Ömer’in zamanında çeng çalan yaşlı ve zengin bir çalgıcı vardı.
Bülbül’ü bile kendinden geçiren güzel bir sesi vardı. onu dinleyen herkes keyiflenir, mutlu olurdu. Mucizelere neden olan sesi vardı.
Çalgıcı yaşlanınca o benzeri olmayan sesi de çirkinleşti. Artık kimse ilgilenmiyordu. Yıldızların bile kıskandığı o ses, yaşlı eşeğin sesine dönmüştü. Sonunda kazancı kesildi, yoksul oldu.
‘Ey Allah’ım’ dedi çalgıcı, ‘bana uzun bir ömür ve birçok fırsat verdin.
Bense günah işledim, ama sen rızkımı kesmedin. Artık yalnız senin için çeng çalacağım.’

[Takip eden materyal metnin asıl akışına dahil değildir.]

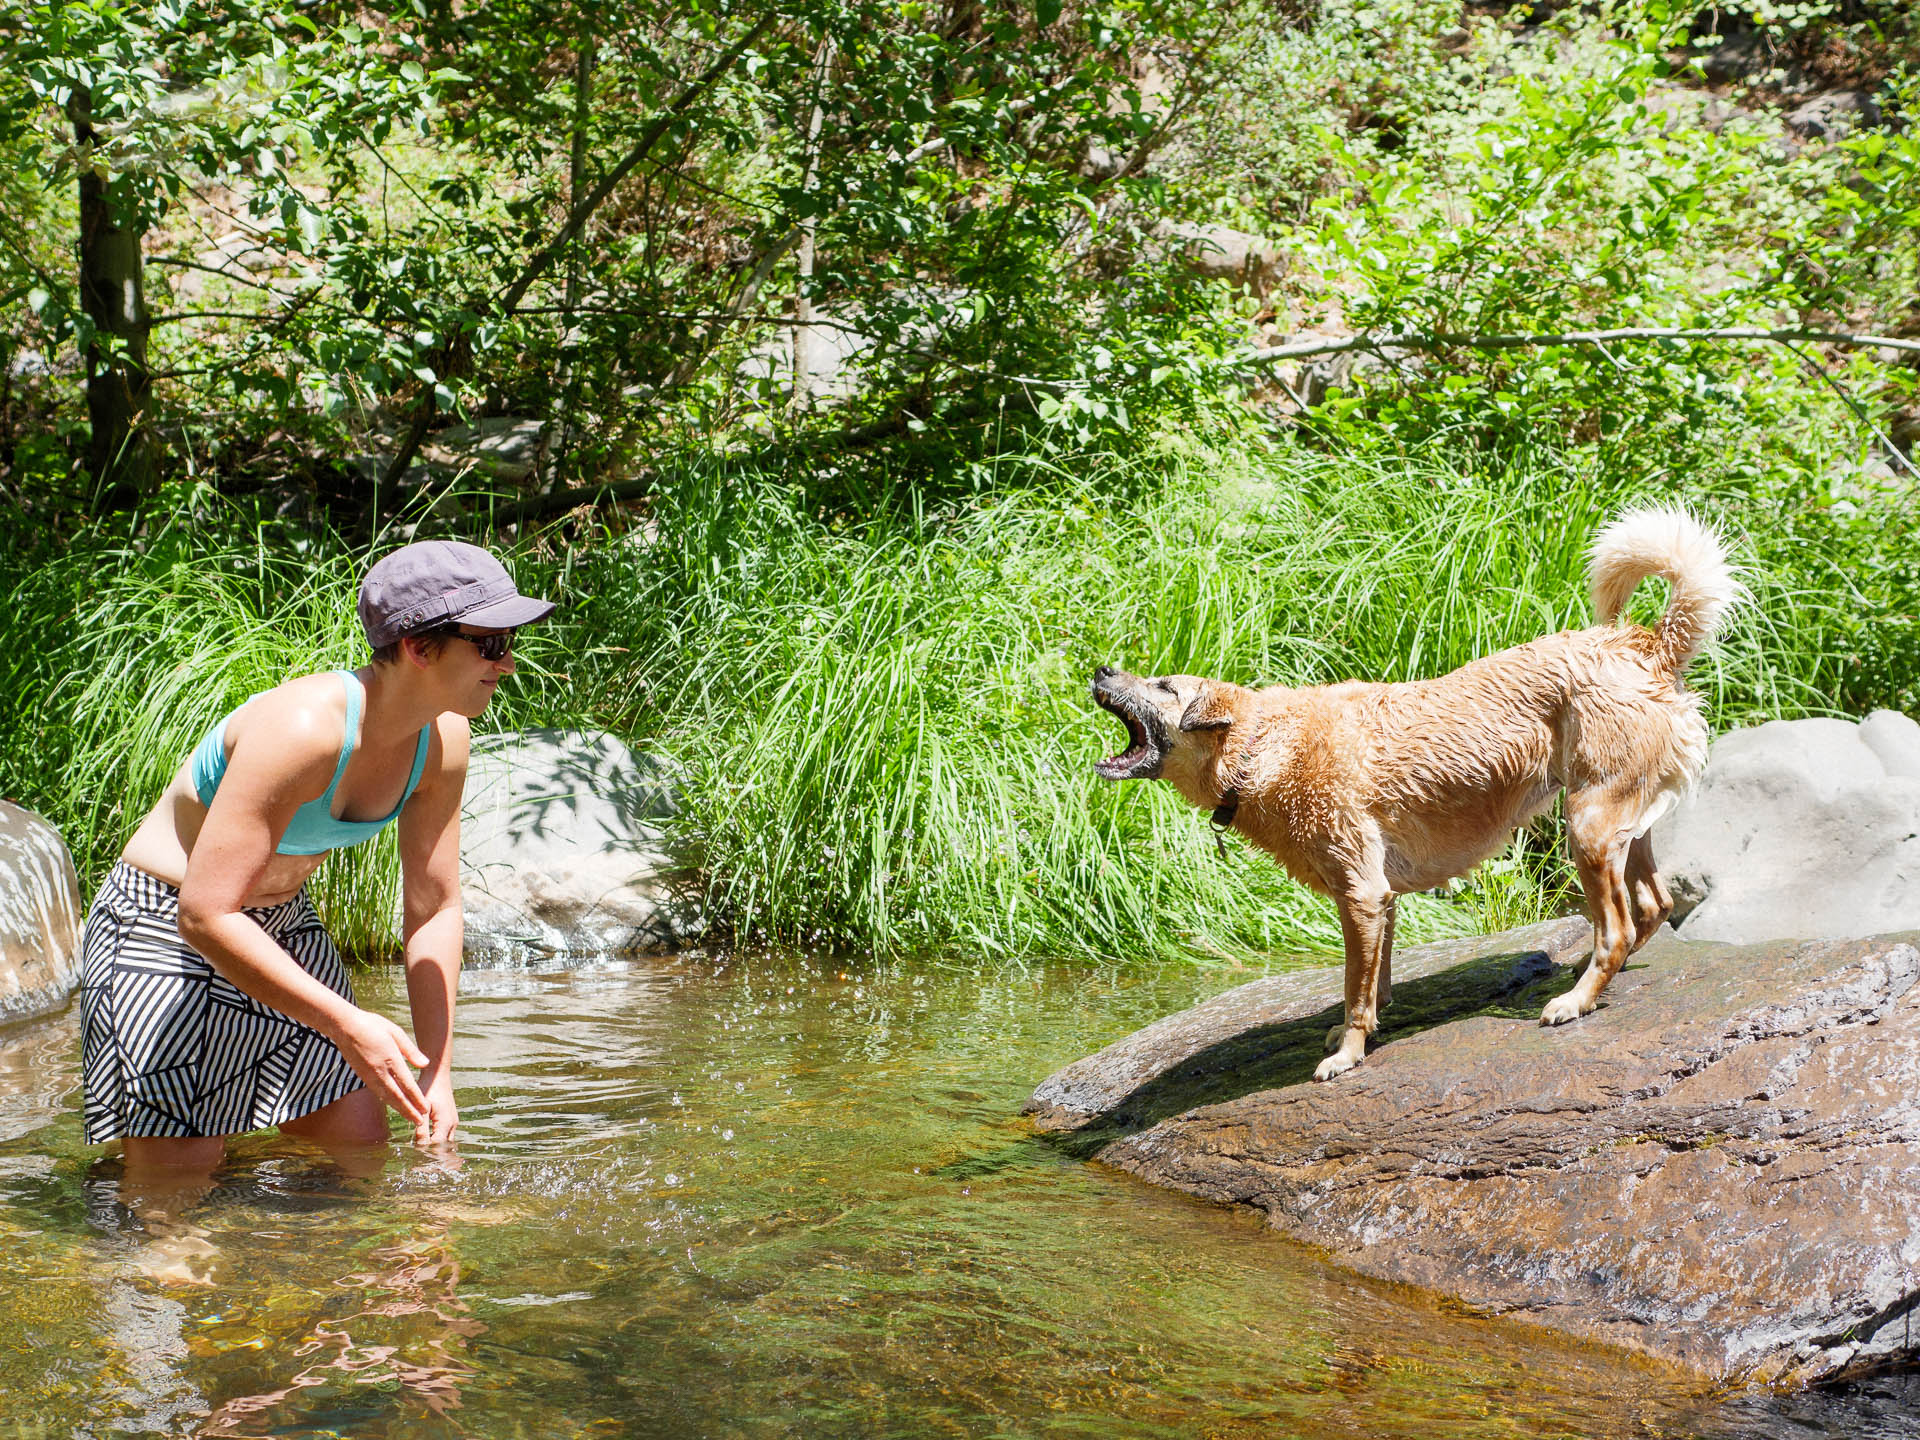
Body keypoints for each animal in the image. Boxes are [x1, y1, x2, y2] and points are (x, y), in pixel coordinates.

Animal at [1098, 506, 1743, 1082]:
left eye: (1164, 685)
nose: (1102, 670)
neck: (1261, 748)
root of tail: (1644, 645)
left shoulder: (1360, 893)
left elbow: (1355, 988)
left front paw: (1346, 1055)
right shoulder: (1376, 897)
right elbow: (1374, 980)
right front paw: (1359, 1028)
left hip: (1585, 825)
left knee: (1617, 929)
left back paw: (1575, 1000)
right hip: (1617, 819)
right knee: (1653, 905)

Çalgısını eline aldı, mezarlığa gitti. hem çalıyor, hem ağlıyordu.
Böylece bir mezarın başında uyuya kaldı.
Tam o sırada Allah Ömer’e derin bir uyku verdi. Uykusunda Allah Ömer’e seslendi,
‘Mezarlıkta sevgili bir kulumuzun yardıma ihtiyacı var, ona hazineden para götür.’
Bunun üzerine Ömer uykudan uyanır uyanmaz yola çıktı, mezarlığa geldi. Yaşlı çalgıcıyı gördü, ama içinden, ‘Bu olamaz’ diye geçirdi,
‘şu yaşlı çalgıcı nereden Allah’ın sevgili kulu olsun ki.’
Ama orada başka hiç kimse yoktu, sonunda yaşlı adama yaklaştı, dürterek onu uyandırdı. Karşısında Ömer’i gören adam heyecanlandı ve korkmaya başladı.
‘Korkma’ dedi Ömer, ‘sana bir müjdem var.’ Ona olanları anlattı ve parasını verdi. yaşlı çalgıcı ağlamaya başladı. Elindeki çengi alıp parçaladı ve dedi ki,
‘demek yıllardır Allah ile arama giren perde senmişsin. Yıllarımı boş yere senin yüzünden harcadım.’
Adamın bu perişan halini gören Ömer,
‘hala geçmişine takılıp kalma, geçmiş de gelecek de Allah ile arana perdedir.’
Bunun üzerine yaşlı adam ağlamayı kesti, pişmanlığı da bıraktı.
İçine düşen merak onu bir arayışa düşürdü ki. Denize daldı gitti.